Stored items
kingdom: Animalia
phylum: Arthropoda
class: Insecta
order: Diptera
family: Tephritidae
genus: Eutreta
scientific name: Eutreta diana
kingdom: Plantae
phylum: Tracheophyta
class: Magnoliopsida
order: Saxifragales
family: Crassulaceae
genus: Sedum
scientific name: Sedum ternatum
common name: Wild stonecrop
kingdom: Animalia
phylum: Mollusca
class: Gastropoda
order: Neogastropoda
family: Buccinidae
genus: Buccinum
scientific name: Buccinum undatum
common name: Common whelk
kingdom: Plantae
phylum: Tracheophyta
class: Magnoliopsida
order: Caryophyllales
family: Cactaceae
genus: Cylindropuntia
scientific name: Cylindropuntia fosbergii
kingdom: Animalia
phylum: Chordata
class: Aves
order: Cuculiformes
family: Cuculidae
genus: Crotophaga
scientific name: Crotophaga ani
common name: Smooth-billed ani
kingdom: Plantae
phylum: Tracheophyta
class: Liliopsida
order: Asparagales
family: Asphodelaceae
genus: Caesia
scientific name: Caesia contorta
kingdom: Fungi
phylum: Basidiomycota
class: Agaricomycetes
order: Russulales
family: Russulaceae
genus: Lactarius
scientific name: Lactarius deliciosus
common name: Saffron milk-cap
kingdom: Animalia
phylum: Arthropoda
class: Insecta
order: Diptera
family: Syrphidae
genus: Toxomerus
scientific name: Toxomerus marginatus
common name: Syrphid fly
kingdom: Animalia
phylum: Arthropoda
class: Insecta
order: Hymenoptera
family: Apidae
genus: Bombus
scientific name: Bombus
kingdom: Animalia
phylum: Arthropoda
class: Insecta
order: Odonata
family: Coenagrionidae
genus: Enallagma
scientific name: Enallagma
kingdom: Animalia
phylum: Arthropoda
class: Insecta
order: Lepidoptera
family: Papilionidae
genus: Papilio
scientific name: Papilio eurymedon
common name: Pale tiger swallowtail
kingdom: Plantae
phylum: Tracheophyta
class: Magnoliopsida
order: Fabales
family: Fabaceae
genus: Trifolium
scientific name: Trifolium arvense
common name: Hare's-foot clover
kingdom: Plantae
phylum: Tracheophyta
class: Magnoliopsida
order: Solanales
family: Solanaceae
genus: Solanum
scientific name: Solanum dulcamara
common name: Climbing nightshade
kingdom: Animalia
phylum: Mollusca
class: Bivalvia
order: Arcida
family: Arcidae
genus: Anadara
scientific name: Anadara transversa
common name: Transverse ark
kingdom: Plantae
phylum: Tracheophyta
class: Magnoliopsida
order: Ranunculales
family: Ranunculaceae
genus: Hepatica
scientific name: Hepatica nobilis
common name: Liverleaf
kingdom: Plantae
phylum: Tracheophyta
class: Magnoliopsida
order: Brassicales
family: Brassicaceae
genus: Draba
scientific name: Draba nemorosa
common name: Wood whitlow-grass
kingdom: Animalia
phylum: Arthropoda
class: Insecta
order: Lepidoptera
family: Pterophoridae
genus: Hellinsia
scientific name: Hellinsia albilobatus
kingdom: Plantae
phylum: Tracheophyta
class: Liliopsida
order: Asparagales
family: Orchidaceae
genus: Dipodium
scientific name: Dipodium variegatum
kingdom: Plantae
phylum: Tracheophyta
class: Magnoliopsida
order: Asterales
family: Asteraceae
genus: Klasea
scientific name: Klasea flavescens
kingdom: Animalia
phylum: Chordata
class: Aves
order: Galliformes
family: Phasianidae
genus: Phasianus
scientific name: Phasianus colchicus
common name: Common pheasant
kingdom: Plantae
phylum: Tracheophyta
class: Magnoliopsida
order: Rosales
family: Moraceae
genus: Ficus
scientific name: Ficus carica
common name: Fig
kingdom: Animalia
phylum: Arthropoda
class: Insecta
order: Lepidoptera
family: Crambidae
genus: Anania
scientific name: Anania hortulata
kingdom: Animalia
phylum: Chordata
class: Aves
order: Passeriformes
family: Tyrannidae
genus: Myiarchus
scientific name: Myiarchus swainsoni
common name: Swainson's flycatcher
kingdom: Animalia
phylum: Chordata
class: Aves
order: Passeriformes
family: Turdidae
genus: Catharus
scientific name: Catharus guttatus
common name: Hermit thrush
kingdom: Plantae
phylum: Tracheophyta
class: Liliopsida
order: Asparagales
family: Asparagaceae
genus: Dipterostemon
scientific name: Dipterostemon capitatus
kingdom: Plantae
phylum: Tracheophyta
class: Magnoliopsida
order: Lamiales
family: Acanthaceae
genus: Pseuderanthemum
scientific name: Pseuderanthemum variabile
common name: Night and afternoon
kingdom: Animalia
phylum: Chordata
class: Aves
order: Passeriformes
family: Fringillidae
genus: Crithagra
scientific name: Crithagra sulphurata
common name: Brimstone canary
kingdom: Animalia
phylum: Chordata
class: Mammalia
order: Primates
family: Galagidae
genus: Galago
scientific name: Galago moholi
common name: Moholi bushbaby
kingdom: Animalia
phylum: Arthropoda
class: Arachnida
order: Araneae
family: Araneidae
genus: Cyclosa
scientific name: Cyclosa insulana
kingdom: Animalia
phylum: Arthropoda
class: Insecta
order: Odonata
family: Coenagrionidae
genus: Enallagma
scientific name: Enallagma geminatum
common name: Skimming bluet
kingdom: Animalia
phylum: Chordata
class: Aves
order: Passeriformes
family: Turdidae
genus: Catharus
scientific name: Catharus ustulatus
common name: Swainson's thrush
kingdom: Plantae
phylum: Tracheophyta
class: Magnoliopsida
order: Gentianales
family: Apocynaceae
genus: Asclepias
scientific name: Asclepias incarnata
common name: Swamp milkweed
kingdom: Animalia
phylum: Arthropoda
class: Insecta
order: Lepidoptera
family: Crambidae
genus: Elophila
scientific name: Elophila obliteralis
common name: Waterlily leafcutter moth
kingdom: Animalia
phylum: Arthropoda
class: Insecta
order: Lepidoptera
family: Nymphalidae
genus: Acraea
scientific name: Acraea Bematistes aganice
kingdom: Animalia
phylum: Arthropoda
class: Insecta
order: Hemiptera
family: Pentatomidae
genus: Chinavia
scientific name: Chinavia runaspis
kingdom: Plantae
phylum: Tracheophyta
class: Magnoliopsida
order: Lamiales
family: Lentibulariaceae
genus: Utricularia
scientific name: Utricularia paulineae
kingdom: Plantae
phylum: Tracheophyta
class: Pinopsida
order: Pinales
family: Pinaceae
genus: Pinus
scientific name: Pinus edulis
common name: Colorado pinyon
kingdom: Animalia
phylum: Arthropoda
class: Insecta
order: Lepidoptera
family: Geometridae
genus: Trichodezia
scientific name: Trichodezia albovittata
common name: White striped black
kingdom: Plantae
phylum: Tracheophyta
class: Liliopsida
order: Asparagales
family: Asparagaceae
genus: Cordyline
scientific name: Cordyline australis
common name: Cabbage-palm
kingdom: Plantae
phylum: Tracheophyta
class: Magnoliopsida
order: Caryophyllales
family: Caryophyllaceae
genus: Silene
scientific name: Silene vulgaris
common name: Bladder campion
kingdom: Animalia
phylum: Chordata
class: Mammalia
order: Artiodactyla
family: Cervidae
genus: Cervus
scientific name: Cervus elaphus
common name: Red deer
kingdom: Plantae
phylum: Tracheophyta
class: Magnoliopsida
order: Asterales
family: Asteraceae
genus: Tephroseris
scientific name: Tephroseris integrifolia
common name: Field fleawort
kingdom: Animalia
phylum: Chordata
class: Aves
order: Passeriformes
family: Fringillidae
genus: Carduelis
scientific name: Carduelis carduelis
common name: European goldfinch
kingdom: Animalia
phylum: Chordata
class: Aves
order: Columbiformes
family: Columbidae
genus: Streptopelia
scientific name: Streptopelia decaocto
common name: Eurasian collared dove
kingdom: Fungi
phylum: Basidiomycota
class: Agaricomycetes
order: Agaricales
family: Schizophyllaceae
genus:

** Required task **
Give the lines, starting at the first one and ending at the one that contains "genus: Caesia", as a JSON list of strings with one string per line and blank lines omitted.

** The result **
[
  "kingdom: Animalia",
  "phylum: Arthropoda",
  "class: Insecta",
  "order: Diptera",
  "family: Tephritidae",
  "genus: Eutreta",
  "scientific name: Eutreta diana",
  "kingdom: Plantae",
  "phylum: Tracheophyta",
  "class: Magnoliopsida",
  "order: Saxifragales",
  "family: Crassulaceae",
  "genus: Sedum",
  "scientific name: Sedum ternatum",
  "common name: Wild stonecrop",
  "kingdom: Animalia",
  "phylum: Mollusca",
  "class: Gastropoda",
  "order: Neogastropoda",
  "family: Buccinidae",
  "genus: Buccinum",
  "scientific name: Buccinum undatum",
  "common name: Common whelk",
  "kingdom: Plantae",
  "phylum: Tracheophyta",
  "class: Magnoliopsida",
  "order: Caryophyllales",
  "family: Cactaceae",
  "genus: Cylindropuntia",
  "scientific name: Cylindropuntia fosbergii",
  "kingdom: Animalia",
  "phylum: Chordata",
  "class: Aves",
  "order: Cuculiformes",
  "family: Cuculidae",
  "genus: Crotophaga",
  "scientific name: Crotophaga ani",
  "common name: Smooth-billed ani",
  "kingdom: Plantae",
  "phylum: Tracheophyta",
  "class: Liliopsida",
  "order: Asparagales",
  "family: Asphodelaceae",
  "genus: Caesia"
]